Task prompt> Retype the records below exactly as they appear, but leave out any pictures.

*** Data provided Section Begins ***

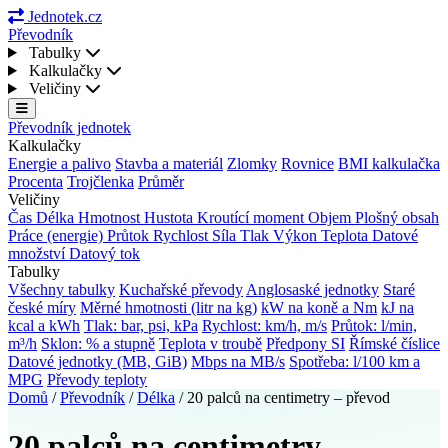
Jednotek.cz
Převodník
Tabulky
Kalkulačky
Veličiny
Převodník jednotek
Kalkulačky
Energie a palivo
Stavba a materiál
Zlomky
Rovnice
BMI kalkulačka
Procenta
Trojčlenka
Průměr
Veličiny
Čas
Délka
Hmotnost
Hustota
Kroutící moment
Objem
Plošný obsah
Práce (energie)
Průtok
Rychlost
Síla
Tlak
Výkon
Teplota
Datové
množství
Datový tok
Tabulky
Všechny tabulky
Kuchařské převody
Anglosaské jednotky
Staré
české míry
Měrné hmotnosti (litr na kg)
kW na koně a Nm
kJ na
kcal a kWh
Tlak: bar, psi, kPa
Rychlost: km/h, m/s
Průtok: l/min,
m³/h
Sklon: % a stupně
Teplota v troubě
Předpony SI
Římské číslice
Datové jednotky (MB, GiB)
Mbps na MB/s
Spotřeba: l/100 km a
MPG
Převody teploty
Domů
/
Převodník
/
Délka
/
20 palců na centimetry – převod
20 palců na centimetry –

*** Data provided Section Ends ***

Final answer>
Jednotek.cz
Převodník
Tabulky
Kalkulačky
Veličiny
Převodník jednotek
Kalkulačky
Energie a palivo
Stavba a materiál
Zlomky
Rovnice
BMI kalkulačka
Procenta
Trojčlenka
Průměr
Veličiny
Čas
Délka
Hmotnost
Hustota
Kroutící moment
Objem
Plošný obsah
Práce (energie)
Průtok
Rychlost
Síla
Tlak
Výkon
Teplota
Datové
množství
Datový tok
Tabulky
Všechny tabulky
Kuchařské převody
Anglosaské jednotky
Staré
české míry
Měrné hmotnosti (litr na kg)
kW na koně a Nm
kJ na
kcal a kWh
Tlak: bar, psi, kPa
Rychlost: km/h, m/s
Průtok: l/min,
m³/h
Sklon: % a stupně
Teplota v troubě
Předpony SI
Římské číslice
Datové jednotky (MB, GiB)
Mbps na MB/s
Spotřeba: l/100 km a
MPG
Převody teploty
Domů
/
Převodník
/
Délka
/
20 palců na centimetry – převod
20 palců na centimetry –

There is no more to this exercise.